Document section -
[Start of Attachment]
Here's a video describing the flow:
<http://www.youtube.com/watch?v=xWHEi8baCPE>

------
oflannabhra
They're in the process of building one of these here in Lexington, KY. The
link the the video simulation was definitely enlightening. We'll see whether
drivers will actually be able to pick up how to navigate it.

------
Bo102010
There is one of these 300 meters from my apartment.

It's not very confusing exiting the highway and turning left - just follow the
lights.

It is kind of confusing exiting the highway and turning right. Right-on-red is
allowed, and to make such a maneuver you have to look in strange places for
traffic that might hit you. I've almost messed it up a few times. The other
option is to let people honk at you while you wait for a green.

I'm curious as to what will happen when the power to the lights fails.

------
murz
Reminds me of Michigan left.
[End of Attachment]
Records for the task -
[Start of Attachment]
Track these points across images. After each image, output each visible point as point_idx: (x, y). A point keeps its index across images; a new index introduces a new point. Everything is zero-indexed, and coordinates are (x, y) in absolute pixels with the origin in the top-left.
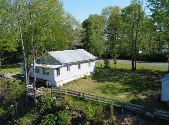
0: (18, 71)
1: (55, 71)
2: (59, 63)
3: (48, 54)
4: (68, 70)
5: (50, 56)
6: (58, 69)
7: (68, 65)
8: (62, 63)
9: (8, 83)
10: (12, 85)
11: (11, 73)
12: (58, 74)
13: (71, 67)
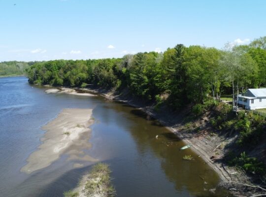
[End of Attachment]
Task 1 - Copy the point-tracking records line for line, leaving out the pictures.
Task 2 - Continue the forum thread about the highway exit layout from the point where it stops.

Response area 1 -
Track these points across images. After each image, output each visible point as point_idx: (x, y). A point keeps its index across images; a new index introduces a new point. Everything is zero-indexed, and coordinates are (x, y) in absolute pixels with the origin in the top-left.
0: (18, 71)
1: (55, 71)
2: (59, 63)
3: (48, 54)
4: (68, 70)
5: (50, 56)
6: (58, 69)
7: (68, 65)
8: (62, 63)
9: (8, 83)
10: (12, 85)
11: (11, 73)
12: (58, 74)
13: (71, 67)

Response area 2 -
<http://en.wikipedia.org/wiki/Michigan_left>

------
pedalpete
isn't each point of cross-over/merging a more likely point of failure?

I could see there being less accidents of the left-turn variety being
exchanged for more less-dramatic accidents.

Aren't we better of just using roundabouts? or
<http://en.wikipedia.org/wiki/Roundabout#Turbo_roundabouts?>?

------
digitalstax
I lived a few blocks from the one in Springfield, MO when it was built. It
just doesn't feel right at first. But I haven't heard of any problems and it
seems to serve its purpose.

------
savrajsingh
You mean a roundabout?